**Exercise**
Beginning with the line that contains "What spans [377,263,999,666]?", return every line down to the last one in the material below, exactly and with no others.

####################

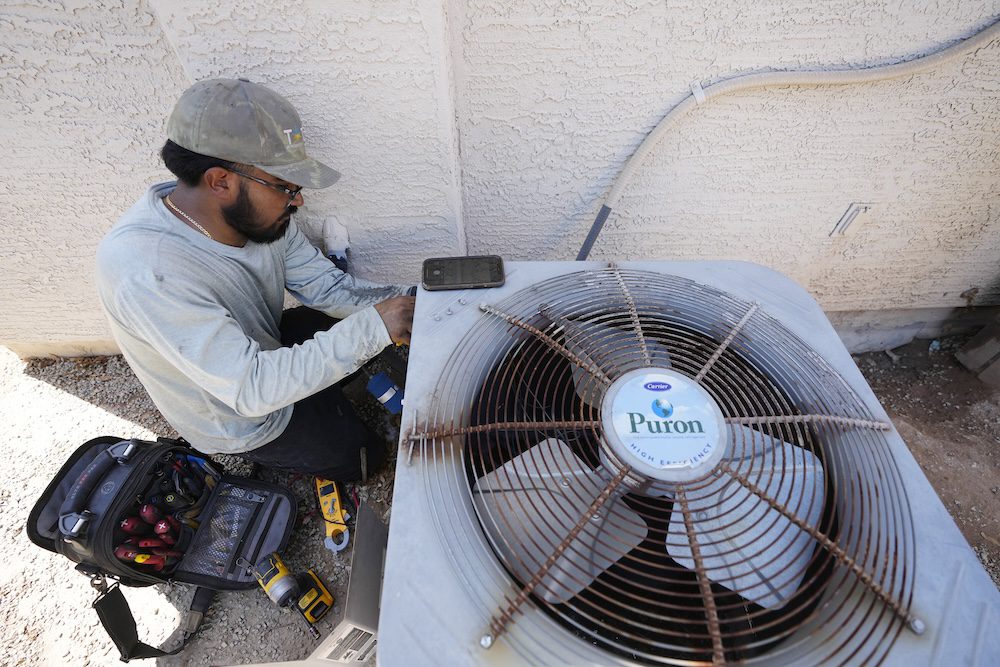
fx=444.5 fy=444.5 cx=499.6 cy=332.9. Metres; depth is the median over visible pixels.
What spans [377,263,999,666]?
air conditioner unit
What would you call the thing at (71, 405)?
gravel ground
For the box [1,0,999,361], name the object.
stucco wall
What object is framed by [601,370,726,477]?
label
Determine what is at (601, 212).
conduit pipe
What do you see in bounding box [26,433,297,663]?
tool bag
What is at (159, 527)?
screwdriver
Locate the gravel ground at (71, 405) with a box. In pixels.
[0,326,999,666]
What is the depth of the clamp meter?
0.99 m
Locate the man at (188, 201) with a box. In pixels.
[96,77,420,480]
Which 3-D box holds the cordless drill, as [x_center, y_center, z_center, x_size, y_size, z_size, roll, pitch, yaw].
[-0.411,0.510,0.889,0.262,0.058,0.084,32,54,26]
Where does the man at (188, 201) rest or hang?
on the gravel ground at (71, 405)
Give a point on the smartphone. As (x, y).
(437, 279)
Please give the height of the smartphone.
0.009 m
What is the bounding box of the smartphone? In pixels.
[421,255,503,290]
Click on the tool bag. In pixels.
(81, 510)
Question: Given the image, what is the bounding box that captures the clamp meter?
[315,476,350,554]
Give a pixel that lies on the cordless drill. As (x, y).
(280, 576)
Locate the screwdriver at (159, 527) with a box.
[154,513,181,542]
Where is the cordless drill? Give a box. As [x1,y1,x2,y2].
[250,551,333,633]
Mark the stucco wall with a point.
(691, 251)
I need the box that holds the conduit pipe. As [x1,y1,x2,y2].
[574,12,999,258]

####################

**Answer for this exercise**
What spans [377,263,999,666]?
air conditioner unit
What would you call the thing at (71, 405)?
gravel ground
For the box [1,0,999,361], name the object.
stucco wall
What object is framed by [601,370,726,477]?
label
Determine what is at (601, 212).
conduit pipe
What do you see in bounding box [26,433,297,663]?
tool bag
What is at (159, 527)?
screwdriver
Locate the gravel ground at (71, 405) with a box. In pixels.
[0,326,999,666]
What is the depth of the clamp meter?
0.99 m
Locate the man at (188, 201) with a box. In pixels.
[96,77,420,480]
Which 3-D box holds the cordless drill, as [x_center, y_center, z_center, x_size, y_size, z_size, roll, pitch, yaw].
[-0.411,0.510,0.889,0.262,0.058,0.084,32,54,26]
Where does the man at (188, 201) rest or hang?
on the gravel ground at (71, 405)
Give a point on the smartphone. As (x, y).
(437, 279)
Please give the height of the smartphone.
0.009 m
What is the bounding box of the smartphone? In pixels.
[421,255,503,290]
Click on the tool bag. In pixels.
(81, 510)
Question: Given the image, what is the bounding box that captures the clamp meter?
[315,476,350,554]
Give a pixel that lies on the cordless drill. As (x, y).
(280, 576)
Locate the screwdriver at (159, 527) with a box.
[154,513,181,542]
Where is the cordless drill? Give a box. As [x1,y1,x2,y2].
[250,551,333,633]
Mark the stucco wall with a point.
(691, 251)
I need the box that holds the conduit pipe. As [x1,y1,x2,y2].
[574,12,999,258]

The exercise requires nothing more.